Plans and concurrency

When you deploy a function to STACKIT, STACKIT Functions takes care of launching instances of your function in response to incoming requests.

STACKIT Functions offers a lot of flexibility in for configuring the scaling and resource usage of your functions.

Available configuration options

Plan

Your function’s plan determines the memory available to individual instances of your function.

For example, if you use the plan with 128 MB of RAM, then when a request comes, the STACKIT Functions Runtime would allocate 128 MB to running an instance of your function. Further requests will be processed by the same instance, unless the STACKIT Functions Runtime determines it needs to launch a second instance (as described in the Concurrency section), or the STACKIT Functions Runtime scales your function back to zero instances after sufficient time has pass without requests.

All plans come equipped with 1 shared vCPU core.

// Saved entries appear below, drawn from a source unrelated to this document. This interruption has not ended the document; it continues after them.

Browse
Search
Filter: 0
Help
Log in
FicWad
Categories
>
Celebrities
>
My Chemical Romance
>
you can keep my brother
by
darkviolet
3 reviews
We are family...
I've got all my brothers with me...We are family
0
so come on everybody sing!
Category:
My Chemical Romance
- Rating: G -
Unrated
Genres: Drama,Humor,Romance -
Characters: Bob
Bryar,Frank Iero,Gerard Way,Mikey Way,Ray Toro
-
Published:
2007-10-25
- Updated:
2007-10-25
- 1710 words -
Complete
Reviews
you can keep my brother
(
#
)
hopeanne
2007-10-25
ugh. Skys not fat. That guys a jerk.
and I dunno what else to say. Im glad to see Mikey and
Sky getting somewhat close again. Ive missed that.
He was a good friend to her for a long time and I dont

Please contact us if you want to deploy functions that require multiple vCPU cores per instance or dedicated vCPU cores.

Concurrency

Your function’s concurrency determines the maximum number of in-flight requests it can process at the same time.
An in-flight request is a request that the function has not fully responded to yet.

Note that concurrency is not the number of requests per second an instance of your function can process.
For example, if your function takes 0.2s to process every request, then to handle 10 requests per second, it only needs to process 2 in-flight requests at the same time.
More generally, request rate = concurrency / time per request.

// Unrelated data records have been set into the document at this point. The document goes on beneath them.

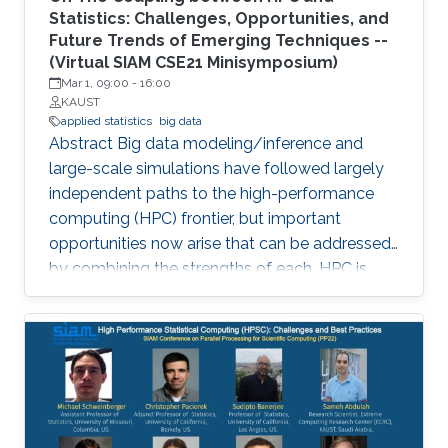
Statistics: Challenges, Opportunities, and
Future Trends of Emerging Techniques --
(Virtual SIAM CSE21 Minisymposium)
Mar 1, 09:00
-
16:00
KAUST
applied statistics
big data
Abstract Big data modeling/inference and
large-scale simulations have followed largely
independent paths to the high-performance
computing (HPC) frontier, but important
opportunities now arise that can be addressed
by combining the strengths of each. HPC is
becoming increasingly significant in scaling
existing statistical methods to larger and more
complex applications and developing novel
methods that are amenable to scaling within
the constraints that exist in modern HPC
architectures. The purpose of this
minisymposium is to bring together researchers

Concurrency should be set so that your function is able to process at least that many requests at the same time within the memory limit set by the plan.

Maximum scale

(Not yet available) Your function’s maximum scale determines the maximum number of instances it can have running at the same time within the STACKIT Functions platform.

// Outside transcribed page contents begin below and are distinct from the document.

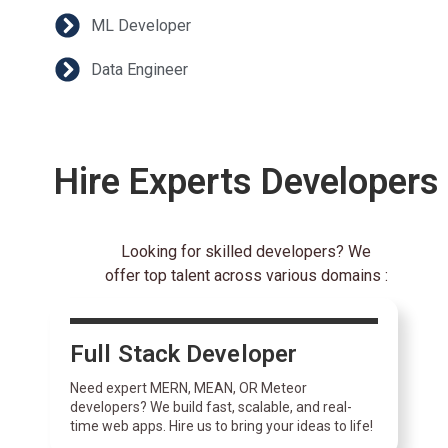
ML Developer
Data Engineer
Hire Experts Developers
Looking for skilled developers? We
offer top talent across various domains :
Full Stack Developer
Need expert MERN, MEAN, OR Meteor
developers? We build fast, scalable, and real-
time web apps. Hire us to bring your ideas to life!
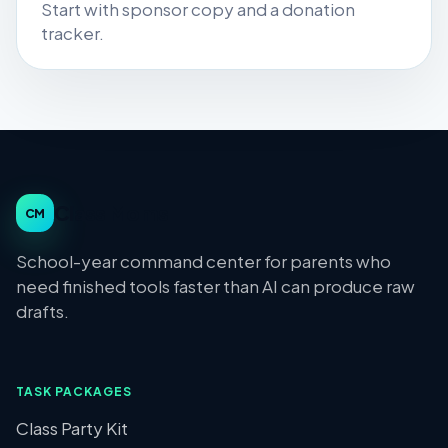
Start with sponsor copy and a donation
tracker.
Class Moms
CM
School-year command center for parents who
need finished tools faster than AI can produce raw
drafts.
TASK PACKAGES
Class Party Kit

You can use this to control the maximum spending of a function deployment.

Selecting correct scaling parameters

The main factor when selecting a plan and concurrency for your function is the memory used by that function.

Ideally, you can run your function locally, and measure its resource usage.

You care about two values:

The memory usage of your function “at rest”, when no requests are coming in.
The peak memory usage of your function per request, that is, the overhead associated with processing each request.

Then, you can select any plan which is larger than your function’s at-rest usage. Ideally, you would like the plan to be at least twice as large as the at-rest memory use, unless your function is seldom used, and you expect only a few concurrent requests.
For example, if your function takes 200MB of RAM at rest, you want to pick a plan with at least 400MB of memory.

From there, you can calculate a concurrency value by dividing the left over space in your plan by the per-request usage.
For example, if you use a 512MB plan for the function describe above, you would have 512 MB - 200 MB = 312 MB left over. If that function takes a maximum of 6MB to process a request, you can set concurrency to 312 MB / 6 MB = 52.